Level 0: lifelike-unpredictable events
A web crawler is employed to realize a lifelike-unpredictable event.
Unpredictable as the unexpected encounter with a friend in a crowded and
foreign city street.
A lifelike-unpredictable crawler is started with a click on the Infome interface.
The instant T0 of the click will be captured by the crawler. From that time
on, its task is to search the web, moving from page to page till it
encounters a page that someone has created/modified at a point in time T1
later than the originating instant T0 ( T1>T0 ). The found page is returned
together with different measures of the length of the search which was required.
The simple fact that the final output is something which was
created/modified after you started the crawler's quest, accounts for the unpredictable
nature of its result and for the similarity to an unplanned
encounter. Such a lifelike-unpredictability is very rarely found in the
digital realm (do you know of other cases?). Mostly, when computers provide
us with random events or numbers, they are just scrambling around some
definite input so that the result of a deterministic
algorithm might appear to us unpredictable rather than obvious. But the web,
while digital, comes incredibly close to life, defying the deterministic
spell, because of its continuous-creation process.

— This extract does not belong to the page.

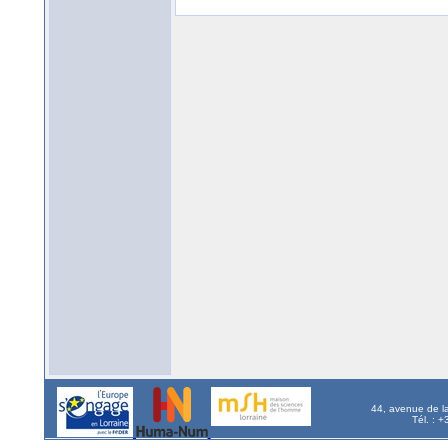
44, avenue de l
Tél. :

A lifelike-unpredictable crawler may suggest that what will happen tomorrow,
rather than having been planned in some cosmic plan, yesterday, will be the
result of tomorrow's creation, and that we can all contribute. Ultimately, the crawler's
quest is for something that doesn't exist yet, but which is already dreamt about.
Starting such crawlers is playing with time.
Level 1: web clocks
Under the simplest hypothesis, the effort required by a crawler to find its page is
directly related to the ratio between the rate of change or growth of the web and its total size.

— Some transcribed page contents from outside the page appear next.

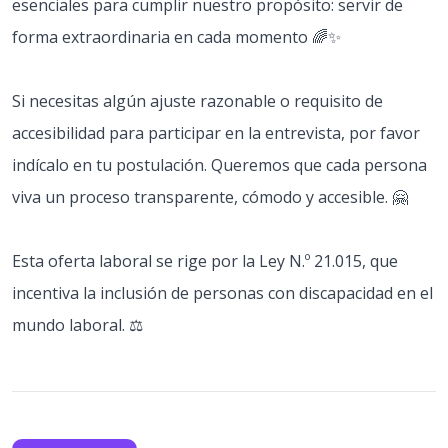
esenciales para cumplir nuestro propósito: servir de
forma extraordinaria en cada momento 🌈✨
Si necesitas algún ajuste razonable o requisito de
accesibilidad para participar en la entrevista, por favor
indícalo en tu postulación. Queremos que cada persona
viva un proceso transparente, cómodo y accesible. 🤗
Esta oferta laboral se rige por la Ley N.º 21.015, que
incentiva la inclusión de personas con discapacidad en el
mundo laboral. ⚖️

The minute the web stops changing and growing, no lifelike-unpredictable crawler
will anymore return form its voyage. Even just a slowdown in the web
evolution would cause our crawlers to spend much more time to find their
As time in our physical world is measured by movement, a measure of time
which is completely intrinsic to the web can be realized starting regularly
new crawlers and monitoring their search efforts (for instance #links
visited or maybe their leap in future T1-T0).

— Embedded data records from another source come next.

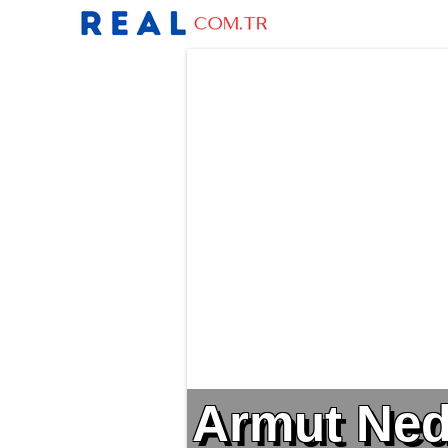
Armut Nedir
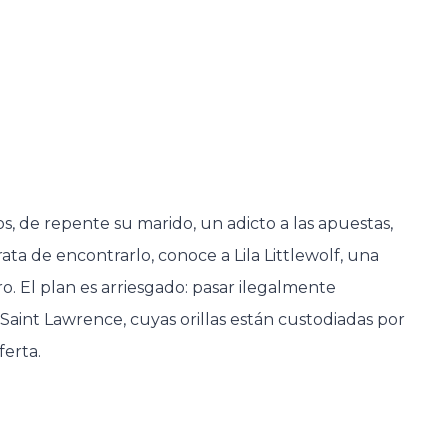
, de repente su marido, un adicto a las apuestas,
trata de encontrarlo, conoce a Lila Littlewolf, una
 El plan es arriesgado: pasar ilegalmente
Saint Lawrence, cuyas orillas están custodiadas por
ferta.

Looking at a clock is always somehow generating a slight anxiety, maybe
because we fear that time could stop, or that it could run too fast, leaving us
behind. This is surely the case for the web clock.
The lifelike-unpredictable crawlers
return (they do!) a newly created or modified page in a reassuringly small
amount of time (, i.e. of visited links. The web is alive, at least for now.
Some of the pages returned belong to categories of pages updated very
frequently and regularly (news, bulletins, forecasts).
There are pages with the wrong time stamp, ugh!
The Greenwich Mean Time is the universal time of the web, allowing to
define simultaneity across time zone.
If a crawler gets to a dead link, something pointing to a page which has
been removed, it gets back the infamous page-not-found (404) page. Such a
page is created by http servers right at the time of the query. So our crawler
stops his search, having found a page created later than its originating
instant T0. This unexpected side-effect allows to measure with the same
crawlers also the rate of decay of the web. But the resulting web clock can
be of a depressing kind.